Alastair MacDonald
Reuters (Blog)
October 26, 2009 - 12:00am

Want to know how it feels to be George Mitchell, President Obama’s special envoy to the Middle East? Try getting from Jerusalem to Ramallah on a typical weekday at the rush hour. And experience stalemate, frustration, competitive selfishness, blind fury and an absence of movement that even the most stubborn and blinkered of West Bank bus drivers might see as a metaphor for the peace process that is going nowhere fast right now.

It took me 2 full hours to drive the 100 metres (yards) or so from the Israeli military checkpoint in the West Bank barrier around Jerusalem to reach the relatively open main street through Qalandiya refugee camp, the gateway to Ramallah. The reason? Well, at its simplest it’s traffic chaos caused by anarchy, a vacuum of law and order. Look further, as with much else in the Middle East, and you get a conflicting and contrasting range of explanations.

Traffic coming through the Israeli checkpoint must merge with that arriving on a main road that follows the West Bank barrier on the Palestinian side. Just beyond the checkpoint, where these two flows merge, they must also cross with traffic going in the opposite direction, from Ramallah, either into the checkpoint or along the barrier. The snag? No traffic lights, no traffic police, no nothing (barely smooth tarmac and certainly no painted junction lines) at the crossroads. The result? Check out the picture above.

Why does it happen? For many Palestinians, the cause as in so many other respects is Israel. Take away the checkpoint and the Jewish settlements protected by further military posts and traffic would circulate much more easily. For Israelis, the checkpoints, barrier and so on are the result of Palestinian violence during the Intifada of the first part of this decade. Bad traffic is the price ordinary Palestinians are paying. Dig further, and each side will come up with a long line of causes and counter-causes going back many decades, if not millennia. Stuck in a jam at Qalandiya checkpoint, you have time to muse on all of them, believe me.

There are a few nuances. Palestinians point out that the violence of the Intifada has died away. But Israelis note that a security guard was wounded in a stabbing at Qalandiya only on Sunday. As I sat imprisoned in a car on Monday, boys aged 14 or less took advantage of the inability of Israeli jeeps to drive out and grab them to lob stones into the checkpoint. Palestinians complain that Israeli troops have authority over the roads around the checkpoint under the Olso accords of the 1990s, but in fact show little or no interest in managing traffic beyond the confines of the checkpoints search bays. Palestinians argue that they manage traffic pretty well in Ramallah itself. A minor economic upswing in the past few months in the West Bank, grudgingly attributed at least in part to Israeli Prime Minister Benjamin Netanyahu’s policy of easing security roadblocks, seems to have contributed to bringing more cars onto the roads.
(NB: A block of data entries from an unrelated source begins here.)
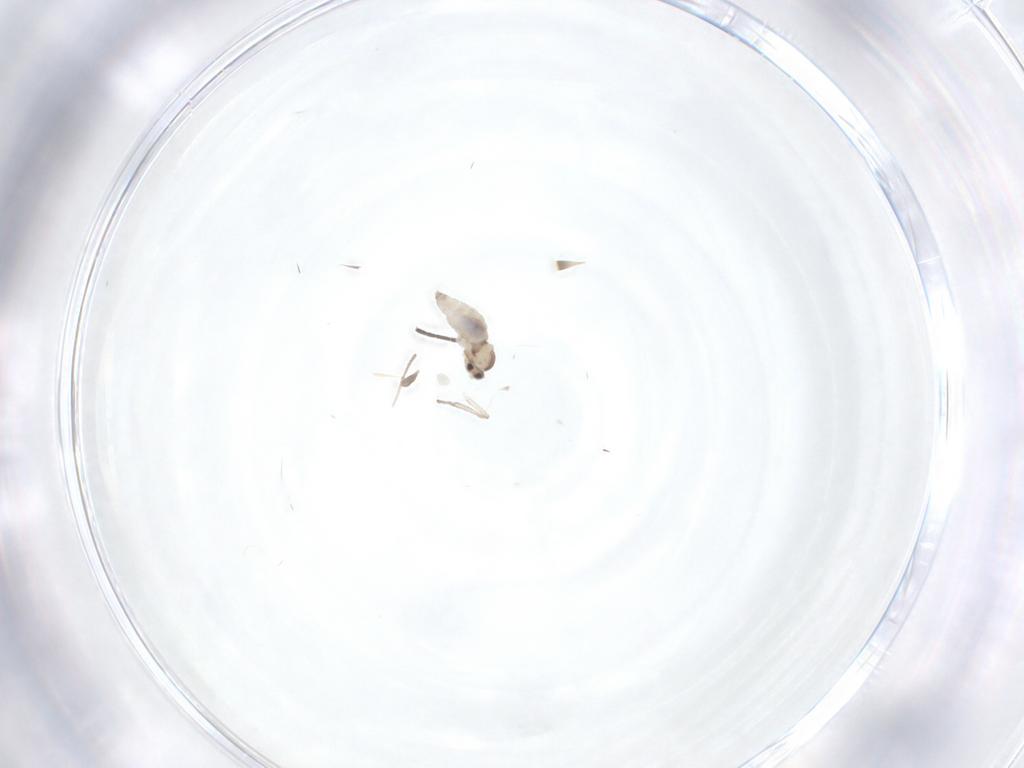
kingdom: Animalia
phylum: Arthropoda
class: Insecta
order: Diptera
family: Sciaridae
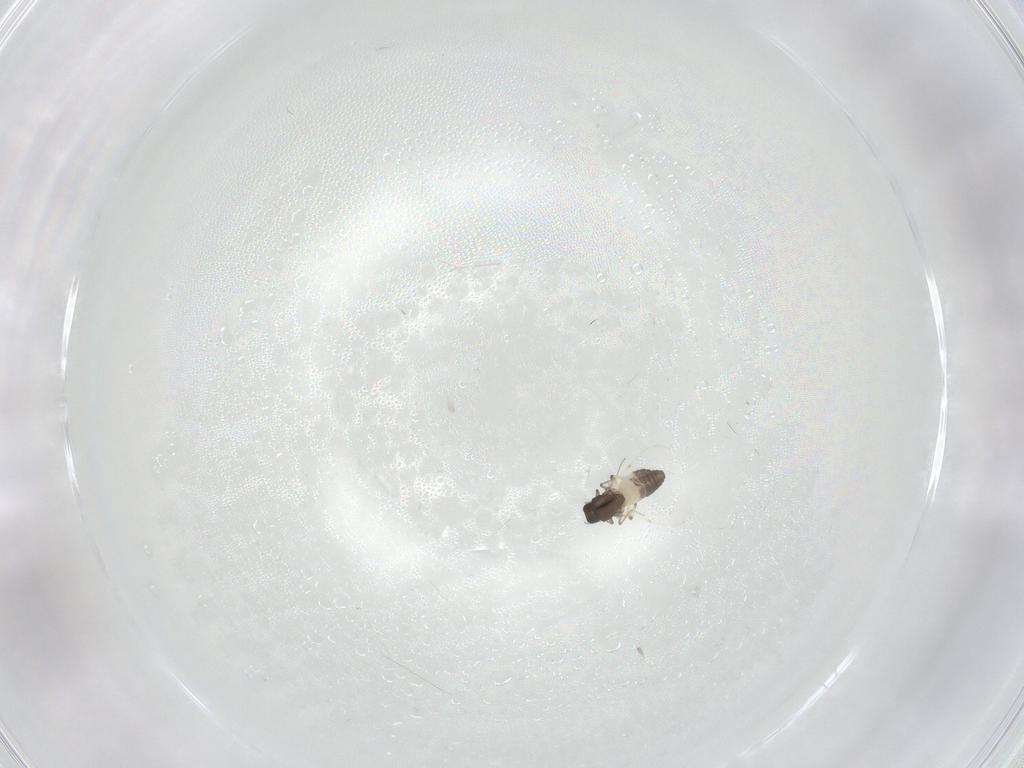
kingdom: Animalia
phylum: Arthropoda
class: Insecta
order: Diptera
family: Ceratopogonidae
Traffic lights and traffic cops keep reasonable order in the Palestinian cities. But out in the no man’s land close to the Israeli barrier, they are not allowed to operate.

What else can you learn sitting tight for a couple of hours breathing other people’s exhaust fumes? 1. Yasser Arafat is still popular, as attested to by some nifty graffiti art on the wall itself. 2. It’s an ill wind that blows no good in the Middle East - enterprising young men were hawking gum, cigarettes and sunglasses with rather more success than usual to the stranded motorists. 3. Brutally selfish pig-headedness seems to pay, after a fashion, in these parts. The guys with the baddest attitude and least regard for their fellow man or woman, seem to get to the front of the queue, and no one seems able to stop them.

That’s a pretty sad lesson to take away, but one that Mr Mitchell may be becoming familiar with as he struggles to coax anything looking like compromise from any of his interlocutors. However, if one can find any positives, perhaps it is this. I did eventually get across the crossroads, even if it did take a big chunk of my afternoon. And I did so quicker than I might have done if total anarchy had prevailed. For, in time, at least, in this small, ugly, scarred spot of the Middle East, ordinary people did come to the rescue. Groups of men from the refugee camp, with no obvious authority but the odd chequered headscarf, leather jacket or a don’t-mess-with-me moustache, started directing the traffic, blocking everything from cheeky Suzukis to belching 16-wheelers with their bodies and forcing apart the gridlocked mess to start the process of clearing the backlog. A few thousand years after Moses and the Red Sea, another miracle in the Middle East. Mr Mitchell may have to hope for one. But at least the good folk of Qalandiya camp showed that, just maybe, such things really can happen around here.

I wouldn’t bet on it. But thanks anyway, guys.